Despite the fact that negotiations are over, the worst has yet to begin for the sport.

The current CBA between the MLB and the MLBPA ends after the 2021 season, and after the rough negotiations that have transpired and the obvious bad blood, one can only imagine a strike is coming.

A strike hasn’t happened since the strike of 1994-95 that resulted in the cancellation of the 1994 World Series, which was the first time the World Series was cancelled in nine decades. However, after the loss in revenue is only going to further the issues after the 2020 season.

Players such as Mookie Betts, JT Realmuto, Trevor Bauer and George Springer all become free agents after the 2020 season and it’s expected they’ll be paid less than they would’ve earned had their been a full 2020 season. Mookie Betts is clearly more than worth a contract that surpasses Bryce Harper’s, but would a team pay that money for one player after a year where they claim they’ll lose 640,000 dollars a game? That is doubtful.

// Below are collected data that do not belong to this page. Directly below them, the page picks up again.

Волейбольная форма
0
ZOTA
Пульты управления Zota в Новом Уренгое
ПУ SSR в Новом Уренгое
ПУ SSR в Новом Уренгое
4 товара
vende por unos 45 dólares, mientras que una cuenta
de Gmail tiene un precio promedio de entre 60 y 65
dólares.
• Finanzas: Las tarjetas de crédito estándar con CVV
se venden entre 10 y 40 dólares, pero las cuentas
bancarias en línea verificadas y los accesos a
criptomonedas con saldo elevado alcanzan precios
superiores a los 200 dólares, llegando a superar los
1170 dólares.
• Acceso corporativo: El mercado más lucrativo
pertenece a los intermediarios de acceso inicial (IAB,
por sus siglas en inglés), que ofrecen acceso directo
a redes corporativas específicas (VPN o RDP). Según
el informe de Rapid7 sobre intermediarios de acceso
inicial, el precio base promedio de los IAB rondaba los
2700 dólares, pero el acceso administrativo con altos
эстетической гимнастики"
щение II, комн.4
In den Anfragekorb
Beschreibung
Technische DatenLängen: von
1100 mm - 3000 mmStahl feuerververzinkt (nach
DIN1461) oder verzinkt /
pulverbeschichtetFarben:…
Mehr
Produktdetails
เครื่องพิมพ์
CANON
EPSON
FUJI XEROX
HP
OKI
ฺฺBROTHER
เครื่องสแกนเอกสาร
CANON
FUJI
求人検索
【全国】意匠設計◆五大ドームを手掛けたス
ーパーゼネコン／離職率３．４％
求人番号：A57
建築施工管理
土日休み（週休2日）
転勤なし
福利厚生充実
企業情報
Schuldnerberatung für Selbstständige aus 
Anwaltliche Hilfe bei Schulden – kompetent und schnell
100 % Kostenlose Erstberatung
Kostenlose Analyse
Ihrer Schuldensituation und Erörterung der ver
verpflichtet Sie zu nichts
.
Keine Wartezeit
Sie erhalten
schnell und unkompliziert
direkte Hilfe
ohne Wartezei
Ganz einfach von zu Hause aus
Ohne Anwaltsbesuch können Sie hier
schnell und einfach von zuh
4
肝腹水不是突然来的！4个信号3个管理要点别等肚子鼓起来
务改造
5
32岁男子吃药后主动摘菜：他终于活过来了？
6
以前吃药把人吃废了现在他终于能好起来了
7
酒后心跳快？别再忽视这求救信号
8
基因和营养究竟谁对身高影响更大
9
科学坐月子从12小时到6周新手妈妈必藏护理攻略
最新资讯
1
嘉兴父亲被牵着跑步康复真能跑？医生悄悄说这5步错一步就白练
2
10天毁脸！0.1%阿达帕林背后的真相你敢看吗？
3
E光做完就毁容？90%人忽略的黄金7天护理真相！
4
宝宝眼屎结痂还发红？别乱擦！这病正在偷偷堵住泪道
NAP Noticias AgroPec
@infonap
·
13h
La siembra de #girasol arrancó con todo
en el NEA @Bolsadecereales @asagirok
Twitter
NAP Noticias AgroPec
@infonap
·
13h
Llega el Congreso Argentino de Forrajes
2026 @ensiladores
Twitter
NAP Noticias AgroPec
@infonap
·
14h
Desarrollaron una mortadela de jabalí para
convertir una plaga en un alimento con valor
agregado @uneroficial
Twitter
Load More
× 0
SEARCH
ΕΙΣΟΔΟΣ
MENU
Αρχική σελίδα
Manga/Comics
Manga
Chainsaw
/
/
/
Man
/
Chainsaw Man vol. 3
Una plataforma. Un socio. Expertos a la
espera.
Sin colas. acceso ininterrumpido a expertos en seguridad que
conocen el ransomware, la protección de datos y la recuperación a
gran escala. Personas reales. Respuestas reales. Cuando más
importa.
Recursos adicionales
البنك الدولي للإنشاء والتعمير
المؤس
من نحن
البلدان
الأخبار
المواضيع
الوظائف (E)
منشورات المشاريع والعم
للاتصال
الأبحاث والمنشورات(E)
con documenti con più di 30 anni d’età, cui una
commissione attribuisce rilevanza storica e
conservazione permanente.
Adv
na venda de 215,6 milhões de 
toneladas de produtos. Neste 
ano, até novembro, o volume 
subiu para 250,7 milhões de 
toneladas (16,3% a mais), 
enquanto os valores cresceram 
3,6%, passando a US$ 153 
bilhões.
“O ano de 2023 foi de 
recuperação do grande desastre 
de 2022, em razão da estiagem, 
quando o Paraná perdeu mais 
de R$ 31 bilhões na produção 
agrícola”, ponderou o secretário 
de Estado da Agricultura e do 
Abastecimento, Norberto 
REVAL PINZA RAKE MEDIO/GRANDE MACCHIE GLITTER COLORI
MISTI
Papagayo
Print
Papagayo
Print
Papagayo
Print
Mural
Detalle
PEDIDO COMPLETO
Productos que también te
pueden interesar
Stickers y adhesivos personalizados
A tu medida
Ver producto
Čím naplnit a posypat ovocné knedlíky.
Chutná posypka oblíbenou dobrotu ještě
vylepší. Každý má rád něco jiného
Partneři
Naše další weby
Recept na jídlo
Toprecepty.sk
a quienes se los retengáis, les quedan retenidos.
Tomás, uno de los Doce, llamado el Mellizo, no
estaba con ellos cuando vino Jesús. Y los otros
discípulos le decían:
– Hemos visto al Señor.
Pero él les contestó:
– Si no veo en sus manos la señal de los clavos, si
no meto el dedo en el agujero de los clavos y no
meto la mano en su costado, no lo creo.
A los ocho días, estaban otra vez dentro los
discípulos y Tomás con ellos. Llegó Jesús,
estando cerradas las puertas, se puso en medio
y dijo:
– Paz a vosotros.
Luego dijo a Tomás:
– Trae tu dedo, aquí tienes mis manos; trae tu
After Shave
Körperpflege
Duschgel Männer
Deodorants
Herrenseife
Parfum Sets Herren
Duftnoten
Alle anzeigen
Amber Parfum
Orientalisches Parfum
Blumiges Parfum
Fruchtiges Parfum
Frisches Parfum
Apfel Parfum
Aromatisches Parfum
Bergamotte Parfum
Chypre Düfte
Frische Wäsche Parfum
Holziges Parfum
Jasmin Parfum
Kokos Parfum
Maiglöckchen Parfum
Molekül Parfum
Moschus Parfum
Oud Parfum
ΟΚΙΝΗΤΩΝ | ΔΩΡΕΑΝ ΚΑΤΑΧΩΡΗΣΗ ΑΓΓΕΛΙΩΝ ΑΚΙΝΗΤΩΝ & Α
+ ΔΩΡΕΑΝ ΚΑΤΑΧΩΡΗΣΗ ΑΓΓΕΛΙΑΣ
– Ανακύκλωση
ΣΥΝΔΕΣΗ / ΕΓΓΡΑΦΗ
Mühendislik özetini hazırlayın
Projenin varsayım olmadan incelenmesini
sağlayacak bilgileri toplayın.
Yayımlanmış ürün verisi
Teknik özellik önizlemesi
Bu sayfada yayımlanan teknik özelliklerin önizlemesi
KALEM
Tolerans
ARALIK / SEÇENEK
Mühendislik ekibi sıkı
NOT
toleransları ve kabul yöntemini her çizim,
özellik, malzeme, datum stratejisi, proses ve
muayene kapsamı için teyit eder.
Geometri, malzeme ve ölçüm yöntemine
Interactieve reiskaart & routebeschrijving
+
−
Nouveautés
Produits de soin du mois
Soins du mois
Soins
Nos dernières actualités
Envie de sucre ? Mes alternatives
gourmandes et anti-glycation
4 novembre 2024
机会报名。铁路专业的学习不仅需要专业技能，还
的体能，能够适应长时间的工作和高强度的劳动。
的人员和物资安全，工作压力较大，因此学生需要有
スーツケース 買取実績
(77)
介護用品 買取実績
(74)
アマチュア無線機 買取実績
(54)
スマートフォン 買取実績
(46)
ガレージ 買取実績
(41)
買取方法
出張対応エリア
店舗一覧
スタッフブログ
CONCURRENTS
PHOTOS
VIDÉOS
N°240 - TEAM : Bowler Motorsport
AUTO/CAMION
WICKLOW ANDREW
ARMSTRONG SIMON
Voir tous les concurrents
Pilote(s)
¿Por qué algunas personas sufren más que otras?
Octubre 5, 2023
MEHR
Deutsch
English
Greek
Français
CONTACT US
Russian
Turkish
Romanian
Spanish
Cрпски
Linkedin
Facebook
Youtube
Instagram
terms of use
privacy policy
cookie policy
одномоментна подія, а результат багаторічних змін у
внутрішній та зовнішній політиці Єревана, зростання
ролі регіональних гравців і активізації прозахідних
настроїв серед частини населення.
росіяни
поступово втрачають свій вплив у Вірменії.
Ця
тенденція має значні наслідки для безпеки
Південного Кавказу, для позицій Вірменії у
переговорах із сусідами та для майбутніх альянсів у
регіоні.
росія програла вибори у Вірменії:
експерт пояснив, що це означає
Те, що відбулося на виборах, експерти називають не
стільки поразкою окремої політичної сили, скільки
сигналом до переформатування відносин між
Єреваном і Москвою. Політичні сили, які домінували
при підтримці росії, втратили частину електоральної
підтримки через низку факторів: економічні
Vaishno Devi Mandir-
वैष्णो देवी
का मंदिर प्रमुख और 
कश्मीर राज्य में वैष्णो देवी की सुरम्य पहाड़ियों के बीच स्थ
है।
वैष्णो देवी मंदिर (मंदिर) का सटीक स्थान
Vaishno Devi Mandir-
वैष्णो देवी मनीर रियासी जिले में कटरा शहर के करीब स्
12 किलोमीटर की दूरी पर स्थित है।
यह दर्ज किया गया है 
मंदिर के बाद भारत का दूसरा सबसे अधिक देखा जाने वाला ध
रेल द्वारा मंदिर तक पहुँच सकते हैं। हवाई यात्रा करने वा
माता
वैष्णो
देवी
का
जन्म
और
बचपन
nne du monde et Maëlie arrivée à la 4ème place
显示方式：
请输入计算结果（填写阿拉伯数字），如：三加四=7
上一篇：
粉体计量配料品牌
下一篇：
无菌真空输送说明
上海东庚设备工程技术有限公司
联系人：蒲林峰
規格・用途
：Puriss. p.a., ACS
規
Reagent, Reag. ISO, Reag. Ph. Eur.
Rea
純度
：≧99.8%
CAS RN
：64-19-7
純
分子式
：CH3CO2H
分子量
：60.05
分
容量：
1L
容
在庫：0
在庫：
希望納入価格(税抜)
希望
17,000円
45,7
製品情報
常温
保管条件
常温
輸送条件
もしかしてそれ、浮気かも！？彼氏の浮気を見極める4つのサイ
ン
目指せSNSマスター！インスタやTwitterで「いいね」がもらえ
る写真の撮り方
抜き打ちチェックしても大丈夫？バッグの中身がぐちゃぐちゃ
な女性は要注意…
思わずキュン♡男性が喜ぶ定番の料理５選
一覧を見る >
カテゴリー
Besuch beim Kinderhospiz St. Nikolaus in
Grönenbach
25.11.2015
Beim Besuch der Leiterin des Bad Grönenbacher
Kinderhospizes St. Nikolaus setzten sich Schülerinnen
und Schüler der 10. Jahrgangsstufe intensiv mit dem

Even moving beyond just the free agents, the relationship between the MLB and MLBPA may be broken beyond repair, as the players believe the MLB negotiated in bad faith. It’s easy to believe that, as the MLB has earned record profits over the last few years, including over 50 million dollars per team for the sale of 33% of MLB Advanced Media in 2016 and a billion dollar TV deal that was coincidentally and interestingly announced just hours after it was revealed the owners turned down the MLBPA’s proposal because they claimed they couldn’t afford to pay full prorated salaries.

While the fans will never know who is truly to blame, as the MLB owners refused to release their books to prove their claim to poverty, it’s pretty easy to see that the owners are at fault based on the information that is available.

The players are the ones risking their health to make a return, so why do they have to be the ones to take the losses? An owner’s job is to promote the sport and do everything in their power to help the sport progress, but billionaire owners claiming poverty over roughly 250 million dollars is salaries has left a poor taste in many fans mouths.

For all those saying the players are being spoiled millionaires, do you know the difference between a millionaire and a billionaire is?

Nearly a billion dollars.

While the immediate future for the MLB is looking bright as it’s set to make its return, the negative impact this situation has caused will have a lasting effect on the MLB that fans cannot even begin to fathom.